Here we are in familiar O’Farrell territory; her novels are scattered with characters who possess a special kind of knowledge bordering on the preternatural. Lucrezia is blessed with sensitive hearing and intuition. The former permits her clandestine access to the machinations of courtly life from which she is excluded, and the latter underpins her own artistry. Once married she paints in secret, but her furtive brushwork hints at the vividness of her inner life, which she is required to repress in her performance of the dutiful wife.

The portrait at the centre of the novel is O’Farrell’s own creation, a symbolic device that enables her to dramatise conflict between the male and female gazes. Commissioned by Alfonso, who intends it to capture the majesty of his young wife, it becomes her replacement, but also foregrounds her position as a pawn in a dynastic exchange. As the final moments of her marriage draw near, Lucrezia contemplates the afterlife of her portrait and wonders whether it will play on her widower’s conscience. O’Farrell plays with Browning’s words, rendering the portrait a prop in Alfonso’s shallow performance of grief. Hung in his private chamber, it is ‘covered at all times in heavy velvet drapes. No one is permitted to pull back the curtain, and look upon the Duchess’s face without the Duke’s express permission. He keeps her there, hidden from view.’ In another echo of Browning, Alfonso unwittingly hints at his culpability, sinisterly referring to his bride as ‘my first duchess’.
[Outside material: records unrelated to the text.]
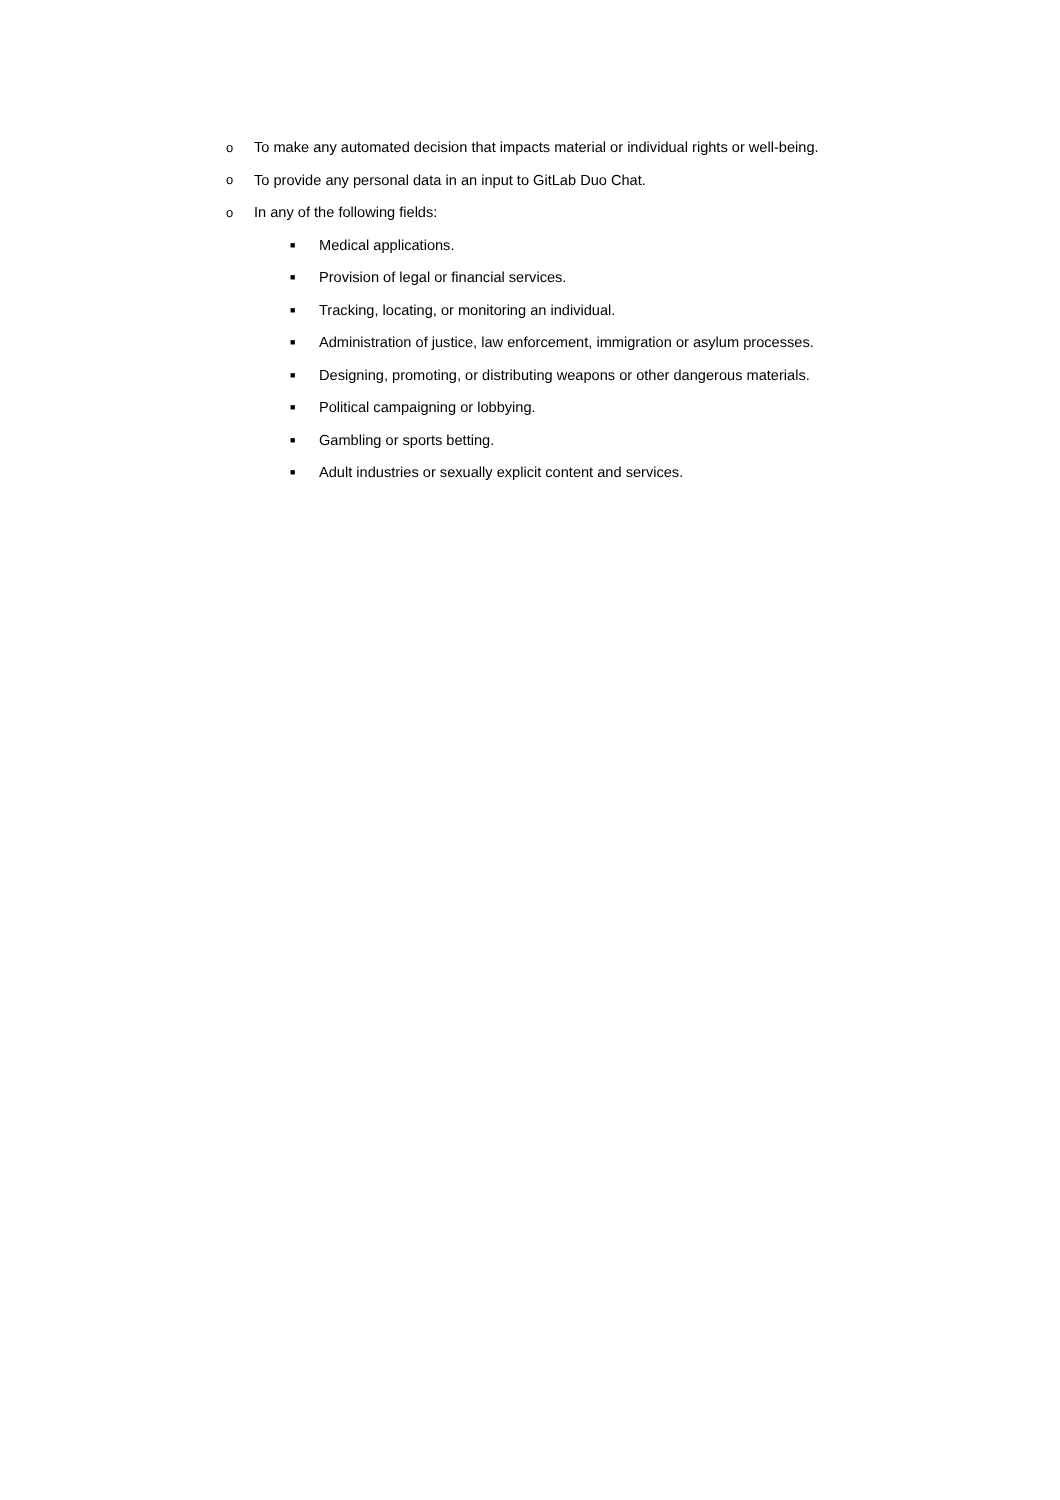o To make any automated decision that impacts material or individual rights or well-being.
o To provide any personal data in an input to GitLab Duo Chat.
o In any of the following fields:
■ Medical applications.
■ Provision of legal or financial services.
■ Tracking, locating, or monitoring an individual.
■ Administration of justice, law enforcement, immigration or asylum processes.
■ Designing, promoting, or distributing weapons or other dangerous materials.
■ Political campaigning or lobbying.
■ Gambling or sports betting.
■ Adult industries or sexually explicit content and services.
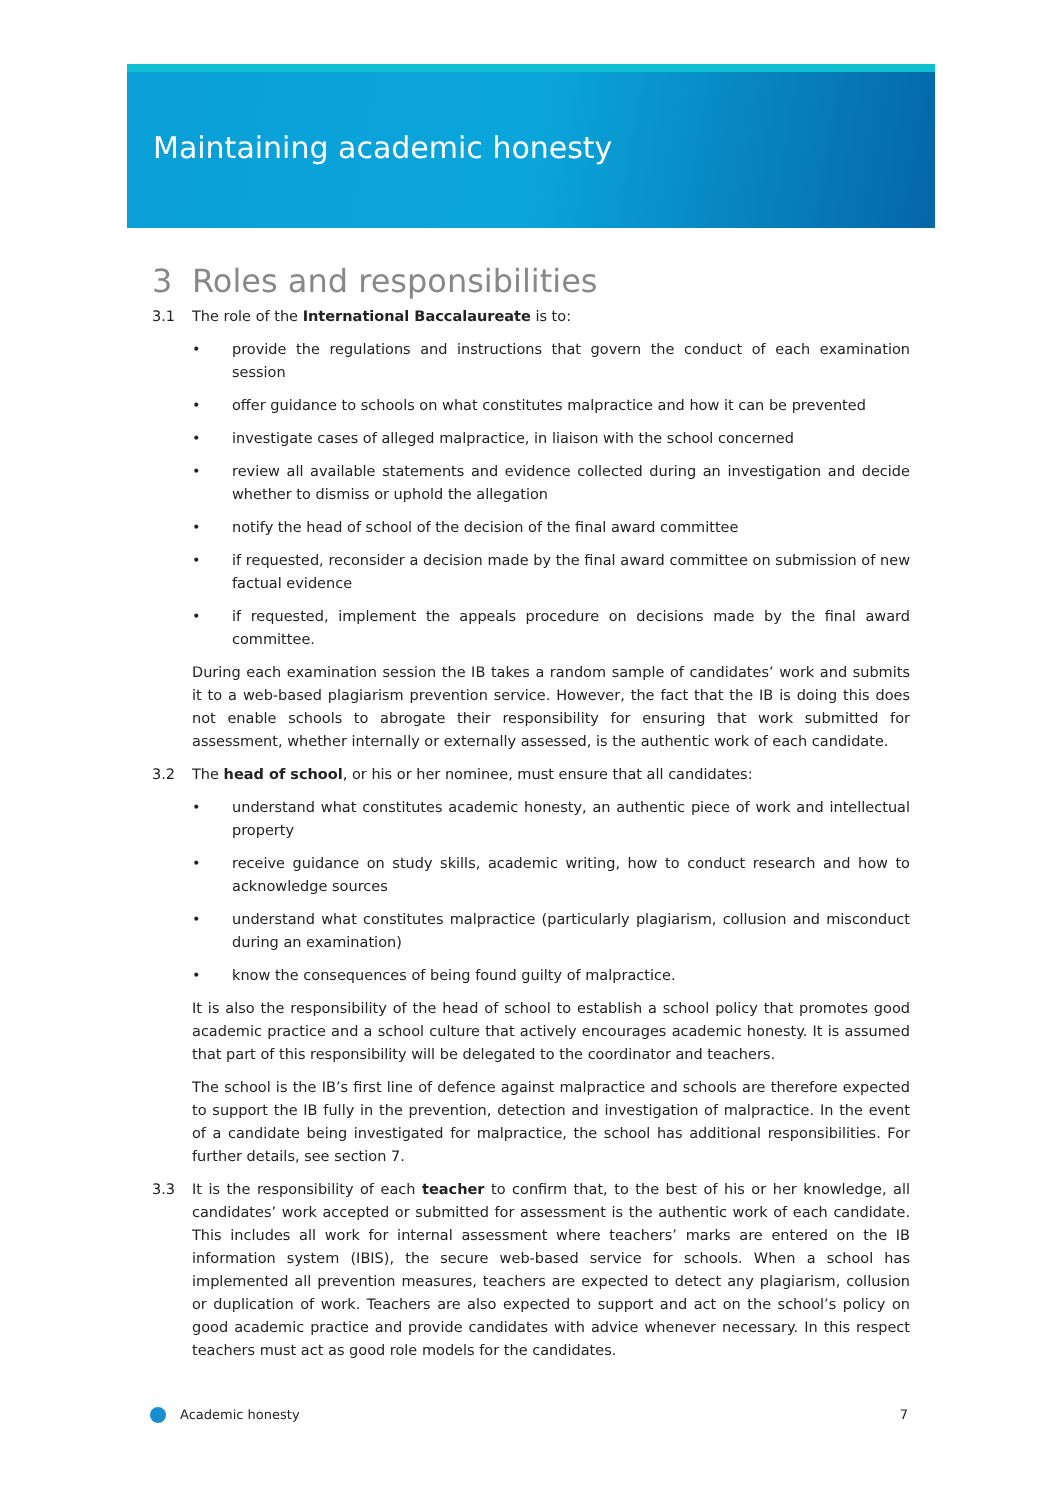Maintaining academic honesty
3 Roles and responsibilities
3.1 The role of the International Baccalaureate is to:
• provide the regulations and instructions that govern the conduct of each examination session
• offer guidance to schools on what constitutes malpractice and how it can be prevented
• investigate cases of alleged malpractice, in liaison with the school concerned
• review all available statements and evidence collected during an investigation and decide whether to dismiss or uphold the allegation
• notify the head of school of the decision of the final award committee
• if requested, reconsider a decision made by the final award committee on submission of new factual evidence
• if requested, implement the appeals procedure on decisions made by the final award committee.
During each examination session the IB takes a random sample of candidates’ work and submits it to a web-based plagiarism prevention service. However, the fact that the IB is doing this does not enable schools to abrogate their responsibility for ensuring that work submitted for assessment, whether internally or externally assessed, is the authentic work of each candidate.
3.2 The head of school, or his or her nominee, must ensure that all candidates:
• understand what constitutes academic honesty, an authentic piece of work and intellectual property
• receive guidance on study skills, academic writing, how to conduct research and how to acknowledge sources
• understand what constitutes malpractice (particularly plagiarism, collusion and misconduct during an examination)
• know the consequences of being found guilty of malpractice.
It is also the responsibility of the head of school to establish a school policy that promotes good academic practice and a school culture that actively encourages academic honesty. It is assumed that part of this responsibility will be delegated to the coordinator and teachers.
The school is the IB’s first line of defence against malpractice and schools are therefore expected to support the IB fully in the prevention, detection and investigation of malpractice. In the event of a candidate being investigated for malpractice, the school has additional responsibilities. For further details, see section 7.
3.3 It is the responsibility of each teacher to confirm that, to the best of his or her knowledge, all candidates’ work accepted or submitted for assessment is the authentic work of each candidate. This includes all work for internal assessment where teachers’ marks are entered on the IB information system (IBIS), the secure web-based service for schools. When a school has implemented all prevention measures, teachers are expected to detect any plagiarism, collusion or duplication of work. Teachers are also expected to support and act on the school’s policy on good academic practice and provide candidates with advice whenever necessary. In this respect teachers must act as good role models for the candidates.
Academic honesty 7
O’Farrell has created a rich portrait of an intelligent and passionate woman whose story is ripe for reconsideration. Although she ‘presents to her husband a face that is pleasant and inexperienced’, Lucrezia understands all too well the situation she has been thrust into, and confronts it with her own subtle power: ‘She sets down her cup; she lifts her chin; she turns her eyes on to her husband, Alfonso, Duke of Ferrara, and wonders what will happen next.